Writing the Function
First, we’ll just dump the code above into a helper function. The main difference here is that we have to do a bit of maneuvering in order to accurately access variables names within the function. We input the names for our grouping
variable and the variable we want to parse as strings. Then, in the body of the function, we use the sym()
function from the rlang
package to turn these variable names into symbols. The !!
operator tells R to look in our data frame for the variable instead of in the environment (fun fact, !!
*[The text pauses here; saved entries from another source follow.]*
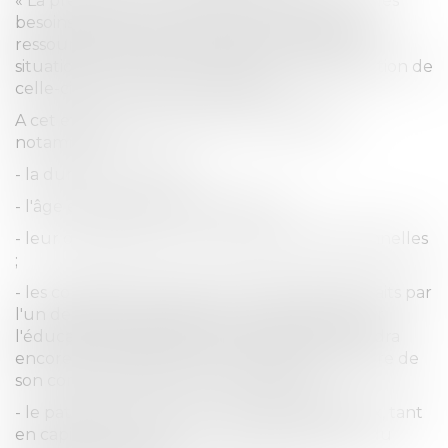
« La prestation compensatoire est fixée selon les
besoins de l'époux à qui elle est versée et les
ressources de l'autre en tenant compte de la
situation au moment du divorce et de l'évolution de
celle-ci dans un avenir prévisible.
A cet effet, le juge prend en considération
notamment :
- la durée du mariage ;
- l'âge et l'état de santé des époux ;
- leur qualification et leur situation professionnelles
;
- les conséquences des choix professionnels faits par
l'un des époux pendant la vie commune pour
l'éducation des enfants et du temps qu'il faudra
encore y consacrer ou pour favoriser la carrière de
son conjoint au détriment de la sienne ;
- le patrimoine estimé ou prévisible des époux, tant
en capital qu'en revenu, après la liquidation du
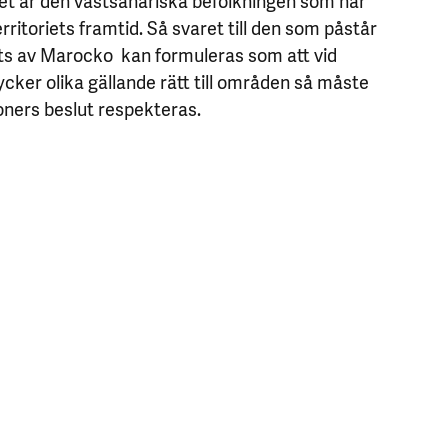
rritoriets framtid. Så svaret till den som påstår
ägts av Marocko kan formuleras som att vid
ycker olika gällande rätt till områden så måste
tioners beslut respekteras.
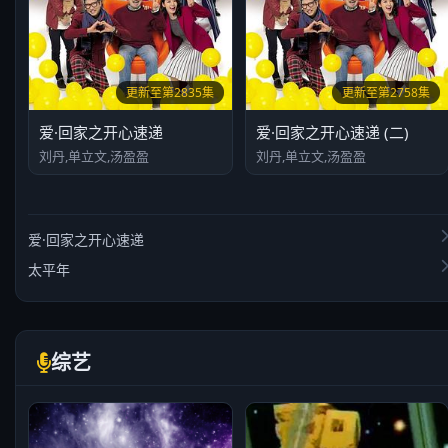
更新至第2835集
更新至第2758集
爱·回家之开心速递
爱·回家之开心速递 (二)
刘丹,单立文,汤盈盈
刘丹,单立文,汤盈盈
爱·回家之开心速递
太平年
综艺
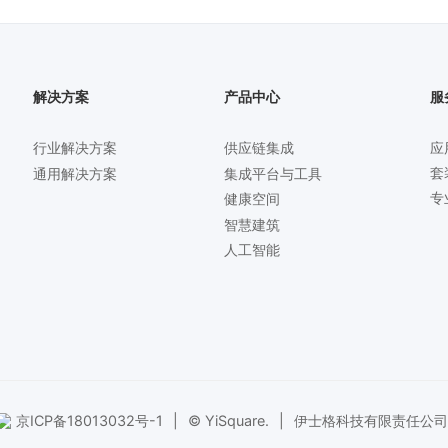
解决方案
产品中心
服
行业解决方案
供应链集成
应
套
通用解决方案
集成平台与工具
专
健康空间
智慧建筑
人工智能
京ICP备18013032号-1
|
© YiSquare.
|
伊士格科技有限责任公司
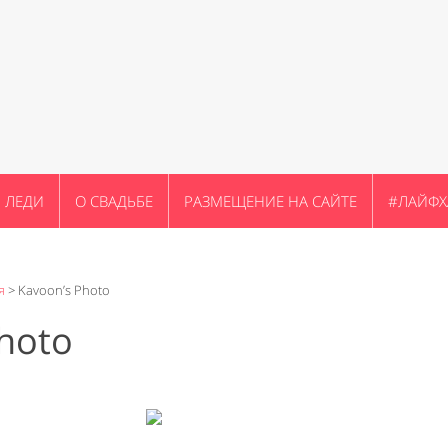
ЛЕДИ
О СВАДЬБЕ
РАЗМЕЩЕНИЕ НА САЙТЕ
#ЛАЙФХ
я
>
Kavoon’s Photo
hoto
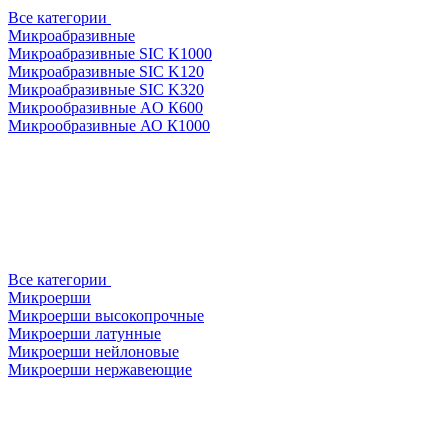
Все категории
Микроабразивные
Микроабразивные SIC K1000
Микроабразивные SIC K120
Микроабразивные SIC K320
Микрообразивные AO К600
Микрообразивные АО К1000
Все категории
Микроерши
Микроерши высокопрочные
Микроерши латунные
Микроерши нейлоновые
Микроерши нержавеющие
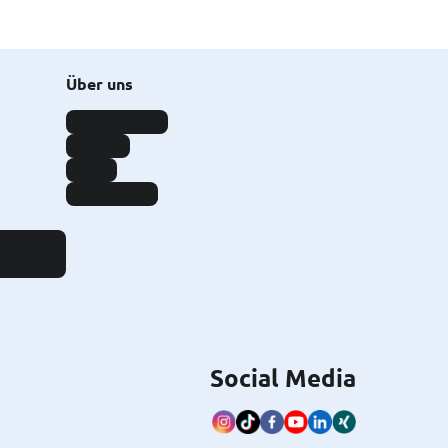
Über uns
Unternehmen
Karriere
Presse
Lob & Kritik
Social Media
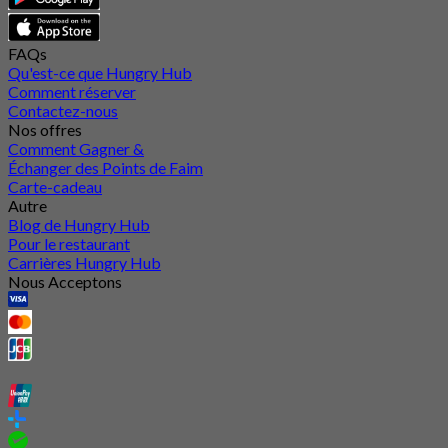
FAQs
Qu'est-ce que Hungry Hub
Comment réserver
Contactez-nous
Nos offres
Comment Gagner &
Échanger des Points de Faim
Carte-cadeau
Autre
Blog de Hungry Hub
Pour le restaurant
Carrières Hungry Hub
Nous Acceptons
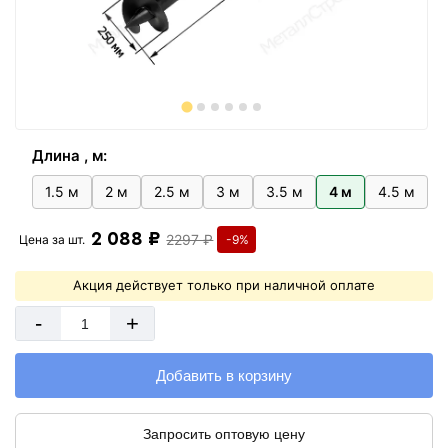
Длина , м:
1.5 м
2 м
2.5 м
3 м
3.5 м
4 м
4.5 м
2 088 ₽
2297 ₽
Цена за
шт.
-9%
Акция действует только при наличной оплате
-
+
Добавить в корзину
Запросить оптовую цену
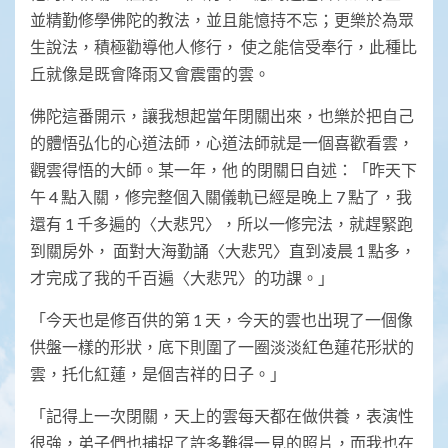
並精勤修學佛陀的教法，並且能憶持不忘；更樂於為眾
生說法，積極勸導他人修行， 使之能信受奉行，此種比
丘就像是既會降雨又會震雷的雲。
佛陀這番開示，讓我想起當年閉關出來，也樂於把自己
的體悟弘化的心道法師，心道法師就是一個喜歡看雲，
觀雲得悟的大師。某一年，他 的閉關日自述：「昨天下
午 4 點入關，修完整個入關儀軌已經是晚上 7 點了，我
還有 1 千多遍的〈大悲咒〉，所以一修完法，就趕緊跑
到關房外， 面對大海勤誦〈大悲咒〉直到凌晨 1 點多，
才完成了我的千百遍〈大悲咒〉的功課。」
「今天也是修百供的第 1 天，今天的雲也出現了一個像
供盤一樣的形狀，底下則圍了一圈淡淡紅色蓮花形狀的
雲，托化紅蓮，是個吉祥的日子。」
「記得上一次閉關，天上的雲每天都在做供養，表演性
很強，弟子們也捕捉了許多難得一見的照片，而我也在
is called the “bang bang” operator!)
In this function, grouping
is your grouping variable (typically participant ID), and variable
is the variable you want to parse into within- and between-group components. Again, this function will only parse one variable at a time.
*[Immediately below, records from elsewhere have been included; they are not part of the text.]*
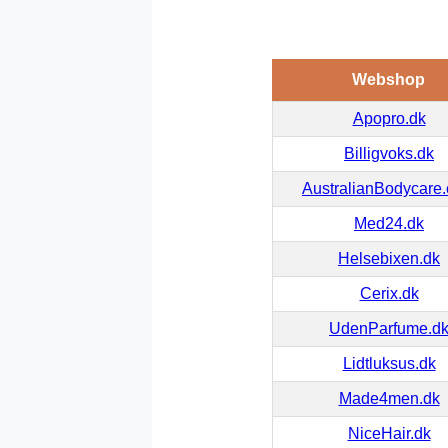
Webshop
Apopro.dk
Billigvoks.dk
AustralianBodycare
Med24.dk
Helsebixen.dk
Cerix.dk
UdenParfume.d
Lidtluksus.dk
Made4men.dk
NiceHair.dk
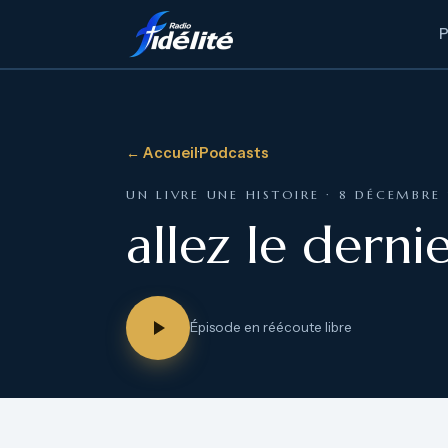
← Accueil
·
Podcasts
UN LIVRE UNE HISTOIRE · 8 DÉCEMBRE
allez le derni
Épisode en réécoute libre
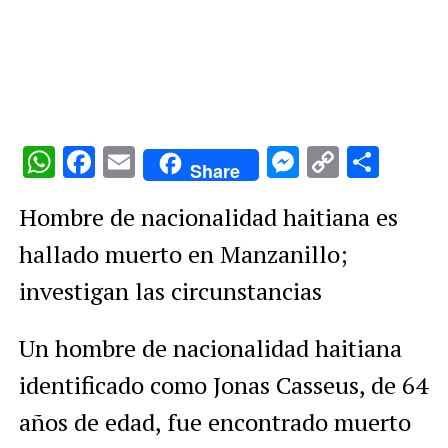
WhatsApp
Facebook
Email
Messenge
Copy
Comp
Share
Link
Hombre de nacionalidad haitiana es
hallado muerto en Manzanillo;
investigan las circunstancias
Un hombre de nacionalidad haitiana
identificado como Jonas Casseus, de 64
años de edad, fue encontrado muerto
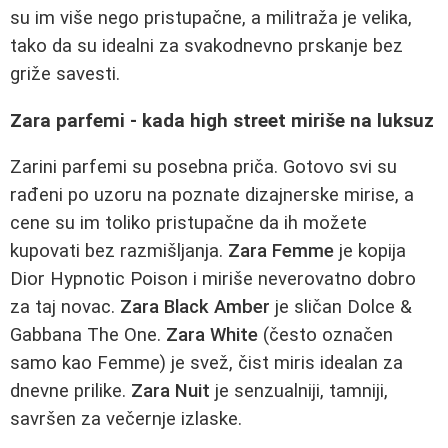
su im više nego pristupačne, a militraža je velika,
tako da su idealni za svakodnevno prskanje bez
griže savesti.
Zara parfemi - kada high street miriše na luksuz
Zarini parfemi su posebna priča. Gotovo svi su
rađeni po uzoru na poznate dizajnerske mirise, a
cene su im toliko pristupačne da ih možete
kupovati bez razmišljanja.
Zara Femme
je kopija
Dior Hypnotic Poison i miriše neverovatno dobro
za taj novac.
Zara Black Amber
je sličan Dolce &
Gabbana The One.
Zara White
(često označen
samo kao Femme) je svež, čist miris idealan za
dnevne prilike.
Zara Nuit
je senzualniji, tamniji,
savršen za večernje izlaske.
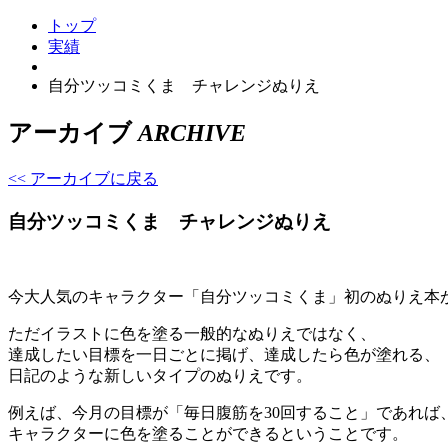
トップ
実績
自分ツッコミくま チャレンジぬりえ
アーカイブ
ARCHIVE
<< アーカイブに戻る
自分ツッコミくま チャレンジぬりえ
今大人気のキャラクター「自分ツッコミくま」初のぬりえ本が
ただイラストに色を塗る一般的なぬりえではなく、
達成したい目標を一日ごとに掲げ、達成したら色が塗れる、
日記のような新しいタイプのぬりえです。
例えば、今月の目標が「毎日腹筋を30回すること」であれば
キャラクターに色を塗ることができるということです。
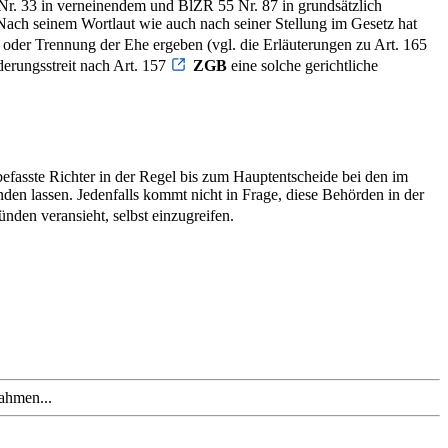
r. 33 in verneinendem und BlZR 55 Nr. 87 in grundsätzlich
ach seinem Wortlaut wie auch nach seiner Stellung im Gesetz hat
 oder Trennung der Ehe ergeben (vgl. die Erläuterungen zu Art. 165
erungsstreit nach Art. 157
ZGB
eine solche gerichtliche
efasste Richter in der Regel bis zum Hauptentscheide bei den im
en lassen. Jedenfalls kommt nicht in Frage, diese Behörden in der
nden veransieht, selbst einzugreifen.
ahmen...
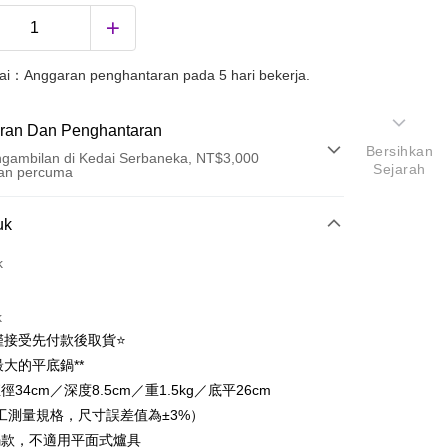
uai：Anggaran penghantaran pada 5 hari bekerja.
ran Dan Penghantaran
Bersihkan
gambilan di Kedai Serbaneka, NT$3,000
Sejarah
an percuma
Pembayaran
uk
t (Bayaran Penuh)
k
k
僅接受先付款後取貨⭐
最大的平底鍋**
徑34cm／深度8.5cm／重1.5kg／底平26cm
工測量規格，尺寸誤差值為±3%）
m鍋款，不適用平面式爐具
ter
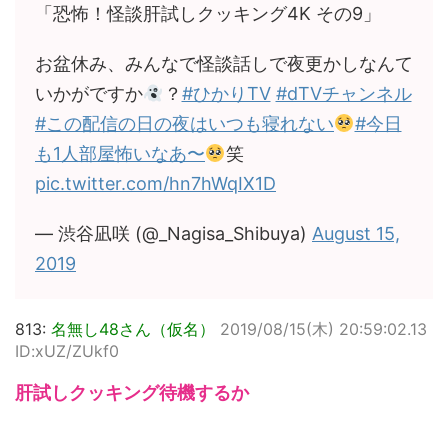
「恐怖！怪談肝試しクッキング4K その9」
お盆休み、みんなで怪談話しで夜更かしなんて
いかがですか
？
#ひかりTV
#dTVチャンネル
#この配信の日の夜はいつも寝れない
#今日
も1人部屋怖いなあ〜
笑
pic.twitter.com/hn7hWqIX1D
— 渋谷凪咲 (@_Nagisa_Shibuya)
August 15,
2019
813:
名無し48さん（仮名）
2019/08/15(木) 20:59:02.13
ID:xUZ/ZUkf0
肝試しクッキング待機するか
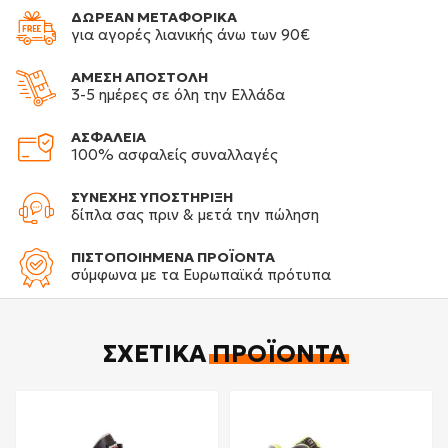
ΔΩΡΕΑΝ ΜΕΤΑΦΟΡΙΚΑ
για αγορές λιανικής άνω των 90€
ΑΜΕΣΗ ΑΠΟΣΤΟΛΗ
3-5 ημέρες σε όλη την Ελλάδα
ΑΣΦΑΛΕΙΑ
100% ασφαλείς συναλλαγές
ΣΥΝΕΧΗΣ ΥΠΟΣΤΗΡΙΞΗ
δίπλα σας πριν & μετά την πώληση
ΠΙΣΤΟΠΟΙΗΜΕΝΑ ΠΡΟΪΟΝΤΑ
σύμφωνα με τα Ευρωπαϊκά πρότυπα
ΣΧΕΤΙΚΆ
ΠΡΟΪΌΝΤΑ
parseOne <- function(data, grouping, variable) {
require(rlang)
#this is (almost) the same as above:
data <- data %>%
#here we use !! and sym()
group_by(!!sym(grouping)) %>%
mutate(var_pm = mean(!!sym(variable), na.rm=TRUE),
var_w = !!sym(variable) - var_pm) %>%
ungroup()%>%
mutate(var_gm = mean(var_pm, na.rm=TRUE),
var_b = var_pm - var_gm) %>%
select(-c(var_pm, var_gm))
#here we rename our variable using the original variable name as stem
names(data)[names(data) == "var_w"] <- paste(variable,"_w", sep = "")
names(data)[names(data) == "var_b"] <- paste(variable,"_b", sep = "")
return(data)
}
This gives us an updated data frame with one variable parsed into it’s within and between-person components:
newDat <- parseOne(ddData, grouping = "id", variable = "happy")
head(newDat)
## # A tibble: 6 × 7
## id happy depr anx anger happy_w happy_b
## <fct> <dbl> <dbl> <dbl> <dbl> <dbl> <dbl>
## 1 1 2.67 1.33 3 1 0.334 -1.32
## 2 1 3 1.33 2 1 0.667 -1.32
## 3 1 3.33 1 2 1 1.00 -1.32
## 4 1 3 1.33 2 1 0.667 -1.32
## 5 1 3 1.67 2 1 0.667 -1.32
## 6 1 2.33 3 3.5 2.67 -0.000250 -1.32
Once we have that helper function, we can create a wrapper function that intakes a vector of variables that we want to parse. All we need is a for loop that iteratively applies our new function for each variable in the vector:
parseILD <- function(data, grouping, variables){
for(i in variables){
data <- parseOne(data, grouping, i)
}
return(data)
}
Let’s try it out:
newDat <- parseILD(ddData, grouping = "id", variables = c("happy", "depr"))
head(newDat)
## # A tibble: 6 × 9
## id happy depr anx anger happy_w happy_b depr_w depr_b
## <fct> <dbl> <dbl> <dbl> <dbl> <dbl> <dbl> <dbl> <dbl>
## 1 1 2.67 1.33 3 1 0.334 -1.32 -0.0557 -0.0981
## 2 1 3 1.33 2 1 0.667 -1.32 -0.0557 -0.0981
## 3 1 3.33 1 2 1 1.00 -1.32 -0.389 -0.0981
## 4 1 3 1.33 2 1 0.667 -1.32 -0.0557 -0.0981
## 5 1 3 1.67 2 1 0.667 -1.32 0.278 -0.0981
## 6 1 2.33 3 3.5 2.67 -0.000250 -1.32 1.61 -0.0981
We can add as many variables as we want to our variables
vector:
newDat <- parseILD(ddData, grouping = "id",
variables = c("happy", "depr", "anx", "anger"))
head(newDat)
## # A tibble: 6 × 13
## id happy depr anx anger happy_w happy_b depr_w depr_b anx_w anx_b
## <fct> <dbl> <dbl> <dbl> <dbl> <dbl> <dbl> <dbl> <dbl> <dbl> <dbl>
## 1 1 2.67 1.33 3 1 0.334 -1.32 -0.0557 -0.0981 0.792 0.624
## 2 1 3 1.33 2 1 0.667 -1.32 -0.0557 -0.0981 -0.208 0.624
## 3 1 3.33 1 2 1 1.00 -1.32 -0.389 -0.0981 -0.208 0.624
## 4 1 3 1.33 2 1 0.667 -1.32 -0.0557 -0.0981 -0.208 0.624
## 5 1 3 1.67 2 1 0.667 -1.32 0.278 -0.0981 -0.208 0.624
## 6 1 2.33 3 3.5 2.67 -0.000250 -1.32 1.61 -0.0981 1.29 0.624
## # ℹ 2 more variables: anger_w <dbl>, anger_b <dbl>
And now you have parsed data for your ILD analyses!